Schematization Elements

Every state property has these different elements of schematization:

  • Name: always pick a semantically meaningful name for the property. Obscure “internal” names (eg: “Property_123”) cannot be interpreted by the AI agents. On the other hand, a name that appropriately captures what it is supposed to represent (eg: “EmployeeName”) helps steer the work of the AI agent.

  • Description: The property description is also very important as it is a longer and more detailed way to describe the data that will be persisted in an instance of this property. The description can serve to specialize input properties (eg: “This is a PDF file or 3 or less pages, representing an invoice from one of our Malaysian customers”). It can also serve to constraint the work of the AI agent when it computes and persists output properties (eg: “This property holds the email address of our team sales rep for this customer”.

  • Type: Just as in a database or project system, each property can have a type (Number, Text, File, Image, etc). Thunk.AI supports a growing number of property types. By choosing the most appropriate type, the thunk designer steers the AI agents with additional information, controls the updates of the AI agents to fit the type, and influences the UI presentation of data based on the type. A special kind of type is a List type. If a property is specified to be a List of Text, then the state maintained can be more complex with a nested list maintained for this property.

  • Type Constraints: based on the choice of the type, further type constraints can be specified. For example, a Number can be constrained with min and max values. It is very common for Text to be constrained with a fixed enumeration of allowed values.

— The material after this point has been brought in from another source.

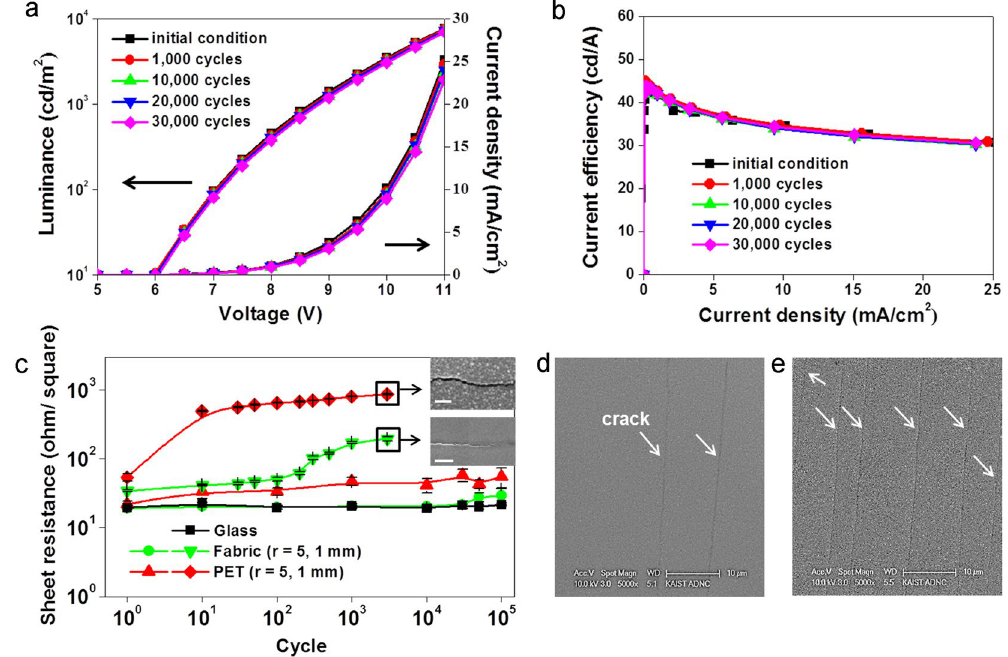
Figure 6. Bending fatigue: ( a,b ) Deviations of the electrical-optical performance capabilities according to the number of bends, ( a ) J-V-L characteristics, and ( b ) current efficiency. ( c ) Deviations in the sheet resistance of 100-nm-thick aluminum according to the bending strain and number of cycles (scale bars: 1 μ m). ( d,e ) SEM image of Al on ( d ) the fabric, and ( e ) PET after bending with a bending radius of 1 mm at 3,000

  • Required: One special constraint indicates if the property is required or not. This is relevant for the initial input properties of a workflow reqeusts and for the output properties of a workflow step. If one of these properties is marked as “Required”, then it has to be provided in order for work to continue. This becomes an important way to validate the inputs to a workflow, and also to validate if a step has successfully completed.